Please transcribe every entry below exactly as written.
--- Data for the task Enclosed Below ---
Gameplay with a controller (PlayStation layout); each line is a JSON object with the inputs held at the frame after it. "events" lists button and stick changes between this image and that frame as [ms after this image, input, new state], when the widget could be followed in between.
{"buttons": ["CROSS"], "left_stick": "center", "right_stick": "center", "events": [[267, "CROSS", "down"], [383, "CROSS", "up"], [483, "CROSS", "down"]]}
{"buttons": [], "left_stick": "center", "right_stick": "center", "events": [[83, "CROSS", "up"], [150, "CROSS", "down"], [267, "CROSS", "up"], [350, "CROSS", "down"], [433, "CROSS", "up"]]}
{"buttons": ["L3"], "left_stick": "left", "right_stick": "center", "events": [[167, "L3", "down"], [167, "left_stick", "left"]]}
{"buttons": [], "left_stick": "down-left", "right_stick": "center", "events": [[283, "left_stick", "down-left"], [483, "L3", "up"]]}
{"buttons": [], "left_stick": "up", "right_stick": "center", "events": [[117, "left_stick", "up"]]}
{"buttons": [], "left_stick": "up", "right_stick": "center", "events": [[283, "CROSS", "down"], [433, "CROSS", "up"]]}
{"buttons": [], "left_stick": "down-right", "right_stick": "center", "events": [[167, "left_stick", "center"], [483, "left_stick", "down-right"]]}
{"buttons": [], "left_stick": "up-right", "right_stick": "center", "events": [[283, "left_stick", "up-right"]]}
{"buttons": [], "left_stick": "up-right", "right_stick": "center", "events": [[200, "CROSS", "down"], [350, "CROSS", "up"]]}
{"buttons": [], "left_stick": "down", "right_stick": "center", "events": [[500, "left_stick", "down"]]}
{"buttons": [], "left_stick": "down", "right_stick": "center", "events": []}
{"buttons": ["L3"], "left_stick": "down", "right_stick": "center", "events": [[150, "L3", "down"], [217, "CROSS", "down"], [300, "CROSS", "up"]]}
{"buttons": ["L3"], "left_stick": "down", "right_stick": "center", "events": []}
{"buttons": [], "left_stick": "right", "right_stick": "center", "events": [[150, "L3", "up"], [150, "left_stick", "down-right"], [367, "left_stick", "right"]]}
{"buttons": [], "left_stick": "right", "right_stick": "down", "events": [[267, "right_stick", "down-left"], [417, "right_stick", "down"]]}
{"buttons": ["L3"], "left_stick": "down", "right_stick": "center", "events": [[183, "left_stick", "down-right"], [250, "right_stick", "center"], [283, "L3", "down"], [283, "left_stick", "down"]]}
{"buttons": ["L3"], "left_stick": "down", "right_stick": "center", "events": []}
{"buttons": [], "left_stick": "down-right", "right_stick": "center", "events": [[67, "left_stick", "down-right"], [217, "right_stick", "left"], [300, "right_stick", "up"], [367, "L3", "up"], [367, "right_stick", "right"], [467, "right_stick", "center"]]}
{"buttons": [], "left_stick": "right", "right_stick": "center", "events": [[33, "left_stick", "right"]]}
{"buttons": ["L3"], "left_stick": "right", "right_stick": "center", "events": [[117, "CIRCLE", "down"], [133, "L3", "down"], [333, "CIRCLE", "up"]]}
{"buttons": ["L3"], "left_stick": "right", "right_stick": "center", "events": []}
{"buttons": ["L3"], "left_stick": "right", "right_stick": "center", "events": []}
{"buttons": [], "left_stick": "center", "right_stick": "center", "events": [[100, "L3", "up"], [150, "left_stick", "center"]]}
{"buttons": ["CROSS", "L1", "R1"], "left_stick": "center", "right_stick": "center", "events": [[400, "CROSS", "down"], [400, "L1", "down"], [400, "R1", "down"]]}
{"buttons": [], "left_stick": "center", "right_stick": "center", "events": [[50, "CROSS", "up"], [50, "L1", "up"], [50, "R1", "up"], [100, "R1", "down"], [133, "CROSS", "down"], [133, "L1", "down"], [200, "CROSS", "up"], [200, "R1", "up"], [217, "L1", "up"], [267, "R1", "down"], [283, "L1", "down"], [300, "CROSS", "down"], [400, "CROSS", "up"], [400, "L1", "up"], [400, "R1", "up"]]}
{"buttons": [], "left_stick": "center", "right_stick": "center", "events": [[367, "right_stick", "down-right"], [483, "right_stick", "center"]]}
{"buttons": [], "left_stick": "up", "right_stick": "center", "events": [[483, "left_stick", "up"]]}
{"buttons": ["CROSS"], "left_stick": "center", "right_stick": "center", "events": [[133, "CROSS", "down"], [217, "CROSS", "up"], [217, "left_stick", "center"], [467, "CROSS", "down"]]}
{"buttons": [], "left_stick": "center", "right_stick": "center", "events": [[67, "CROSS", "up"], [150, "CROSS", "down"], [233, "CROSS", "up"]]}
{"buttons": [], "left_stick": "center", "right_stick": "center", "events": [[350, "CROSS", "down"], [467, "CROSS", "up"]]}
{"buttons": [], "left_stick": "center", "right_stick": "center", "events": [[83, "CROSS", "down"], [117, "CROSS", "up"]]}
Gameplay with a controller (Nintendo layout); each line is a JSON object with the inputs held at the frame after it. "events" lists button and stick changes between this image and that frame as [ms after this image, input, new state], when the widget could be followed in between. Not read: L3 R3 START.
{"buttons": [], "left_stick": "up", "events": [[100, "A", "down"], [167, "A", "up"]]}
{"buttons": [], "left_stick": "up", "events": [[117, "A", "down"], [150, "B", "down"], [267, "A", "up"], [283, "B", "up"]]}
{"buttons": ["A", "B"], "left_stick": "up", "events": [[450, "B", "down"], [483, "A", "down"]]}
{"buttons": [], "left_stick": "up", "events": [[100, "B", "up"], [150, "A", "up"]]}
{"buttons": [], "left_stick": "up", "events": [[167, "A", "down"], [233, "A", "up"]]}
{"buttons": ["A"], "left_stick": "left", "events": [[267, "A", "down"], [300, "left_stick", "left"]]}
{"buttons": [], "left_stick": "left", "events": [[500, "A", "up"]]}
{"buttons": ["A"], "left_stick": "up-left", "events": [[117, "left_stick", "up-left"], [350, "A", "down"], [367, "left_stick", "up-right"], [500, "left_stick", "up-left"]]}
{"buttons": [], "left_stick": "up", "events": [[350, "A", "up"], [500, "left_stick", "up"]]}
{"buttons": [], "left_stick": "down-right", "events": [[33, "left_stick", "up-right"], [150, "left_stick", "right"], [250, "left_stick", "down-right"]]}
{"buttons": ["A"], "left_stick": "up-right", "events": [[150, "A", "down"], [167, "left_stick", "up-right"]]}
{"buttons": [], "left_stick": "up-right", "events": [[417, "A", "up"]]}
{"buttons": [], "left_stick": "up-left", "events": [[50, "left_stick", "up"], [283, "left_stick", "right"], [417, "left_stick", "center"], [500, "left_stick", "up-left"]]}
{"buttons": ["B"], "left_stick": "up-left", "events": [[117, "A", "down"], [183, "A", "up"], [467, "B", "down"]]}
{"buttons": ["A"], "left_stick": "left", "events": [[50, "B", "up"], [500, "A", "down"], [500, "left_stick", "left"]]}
--- End of Enclosed Data for the task ---
▶ _Result_:
Gameplay with a controller (PlayStation layout); each line is a JSON object with the inputs held at the frame after it. "events" lists button and stick changes between this image and that frame as [ms after this image, input, new state], when the widget could be followed in between.
{"buttons": ["CROSS"], "left_stick": "center", "right_stick": "center", "events": [[267, "CROSS", "down"], [383, "CROSS", "up"], [483, "CROSS", "down"]]}
{"buttons": [], "left_stick": "center", "right_stick": "center", "events": [[83, "CROSS", "up"], [150, "CROSS", "down"], [267, "CROSS", "up"], [350, "CROSS", "down"], [433, "CROSS", "up"]]}
{"buttons": ["L3"], "left_stick": "left", "right_stick": "center", "events": [[167, "L3", "down"], [167, "left_stick", "left"]]}
{"buttons": [], "left_stick": "down-left", "right_stick": "center", "events": [[283, "left_stick", "down-left"], [483, "L3", "up"]]}
{"buttons": [], "left_stick": "up", "right_stick": "center", "events": [[117, "left_stick", "up"]]}
{"buttons": [], "left_stick": "up", "right_stick": "center", "events": [[283, "CROSS", "down"], [433, "CROSS", "up"]]}
{"buttons": [], "left_stick": "down-right", "right_stick": "center", "events": [[167, "left_stick", "center"], [483, "left_stick", "down-right"]]}
{"buttons": [], "left_stick": "up-right", "right_stick": "center", "events": [[283, "left_stick", "up-right"]]}
{"buttons": [], "left_stick": "up-right", "right_stick": "center", "events": [[200, "CROSS", "down"], [350, "CROSS", "up"]]}
{"buttons": [], "left_stick": "down", "right_stick": "center", "events": [[500, "left_stick", "down"]]}
{"buttons": [], "left_stick": "down", "right_stick": "center", "events": []}
{"buttons": ["L3"], "left_stick": "down", "right_stick": "center", "events": [[150, "L3", "down"], [217, "CROSS", "down"], [300, "CROSS", "up"]]}
{"buttons": ["L3"], "left_stick": "down", "right_stick": "center", "events": []}
{"buttons": [], "left_stick": "right", "right_stick": "center", "events": [[150, "L3", "up"], [150, "left_stick", "down-right"], [367, "left_stick", "right"]]}
{"buttons": [], "left_stick": "right", "right_stick": "down", "events": [[267, "right_stick", "down-left"], [417, "right_stick", "down"]]}
{"buttons": ["L3"], "left_stick": "down", "right_stick": "center", "events": [[183, "left_stick", "down-right"], [250, "right_stick", "center"], [283, "L3", "down"], [283, "left_stick", "down"]]}
{"buttons": ["L3"], "left_stick": "down", "right_stick": "center", "events": []}
{"buttons": [], "left_stick": "down-right", "right_stick": "center", "events": [[67, "left_stick", "down-right"], [217, "right_stick", "left"], [300, "right_stick", "up"], [367, "L3", "up"], [367, "right_stick", "right"], [467, "right_stick", "center"]]}
{"buttons": [], "left_stick": "right", "right_stick": "center", "events": [[33, "left_stick", "right"]]}
{"buttons": ["L3"], "left_stick": "right", "right_stick": "center", "events": [[117, "CIRCLE", "down"], [133, "L3", "down"], [333, "CIRCLE", "up"]]}
{"buttons": ["L3"], "left_stick": "right", "right_stick": "center", "events": []}
{"buttons": ["L3"], "left_stick": "right", "right_stick": "center", "events": []}
{"buttons": [], "left_stick": "center", "right_stick": "center", "events": [[100, "L3", "up"], [150, "left_stick", "center"]]}
{"buttons": ["CROSS", "L1", "R1"], "left_stick": "center", "right_stick": "center", "events": [[400, "CROSS", "down"], [400, "L1", "down"], [400, "R1", "down"]]}
{"buttons": [], "left_stick": "center", "right_stick": "center", "events": [[50, "CROSS", "up"], [50, "L1", "up"], [50, "R1", "up"], [100, "R1", "down"], [133, "CROSS", "down"], [133, "L1", "down"], [200, "CROSS", "up"], [200, "R1", "up"], [217, "L1", "up"], [267, "R1", "down"], [283, "L1", "down"], [300, "CROSS", "down"], [400, "CROSS", "up"], [400, "L1", "up"], [400, "R1", "up"]]}
{"buttons": [], "left_stick": "center", "right_stick": "center", "events": [[367, "right_stick", "down-right"], [483, "right_stick", "center"]]}
{"buttons": [], "left_stick": "up", "right_stick": "center", "events": [[483, "left_stick", "up"]]}
{"buttons": ["CROSS"], "left_stick": "center", "right_stick": "center", "events": [[133, "CROSS", "down"], [217, "CROSS", "up"], [217, "left_stick", "center"], [467, "CROSS", "down"]]}
{"buttons": [], "left_stick": "center", "right_stick": "center", "events": [[67, "CROSS", "up"], [150, "CROSS", "down"], [233, "CROSS", "up"]]}
{"buttons": [], "left_stick": "center", "right_stick": "center", "events": [[350, "CROSS", "down"], [467, "CROSS", "up"]]}
{"buttons": [], "left_stick": "center", "right_stick": "center", "events": [[83, "CROSS", "down"], [117, "CROSS", "up"]]}
Gameplay with a controller (Nintendo layout); each line is a JSON object with the inputs held at the frame after it. "events" lists button and stick changes between this image and that frame as [ms after this image, input, new state], when the widget could be followed in between. Not read: L3 R3 START.
{"buttons": [], "left_stick": "up", "events": [[100, "A", "down"], [167, "A", "up"]]}
{"buttons": [], "left_stick": "up", "events": [[117, "A", "down"], [150, "B", "down"], [267, "A", "up"], [283, "B", "up"]]}
{"buttons": ["A", "B"], "left_stick": "up", "events": [[450, "B", "down"], [483, "A", "down"]]}
{"buttons": [], "left_stick": "up", "events": [[100, "B", "up"], [150, "A", "up"]]}
{"buttons": [], "left_stick": "up", "events": [[167, "A", "down"], [233, "A", "up"]]}
{"buttons": ["A"], "left_stick": "left", "events": [[267, "A", "down"], [300, "left_stick", "left"]]}
{"buttons": [], "left_stick": "left", "events": [[500, "A", "up"]]}
{"buttons": ["A"], "left_stick": "up-left", "events": [[117, "left_stick", "up-left"], [350, "A", "down"], [367, "left_stick", "up-right"], [500, "left_stick", "up-left"]]}
{"buttons": [], "left_stick": "up", "events": [[350, "A", "up"], [500, "left_stick", "up"]]}
{"buttons": [], "left_stick": "down-right", "events": [[33, "left_stick", "up-right"], [150, "left_stick", "right"], [250, "left_stick", "down-right"]]}
{"buttons": ["A"], "left_stick": "up-right", "events": [[150, "A", "down"], [167, "left_stick", "up-right"]]}
{"buttons": [], "left_stick": "up-right", "events": [[417, "A", "up"]]}
{"buttons": [], "left_stick": "up-left", "events": [[50, "left_stick", "up"], [283, "left_stick", "right"], [417, "left_stick", "center"], [500, "left_stick", "up-left"]]}
{"buttons": ["B"], "left_stick": "up-left", "events": [[117, "A", "down"], [183, "A", "up"], [467, "B", "down"]]}
{"buttons": ["A"], "left_stick": "left", "events": [[50, "B", "up"], [500, "A", "down"], [500, "left_stick", "left"]]}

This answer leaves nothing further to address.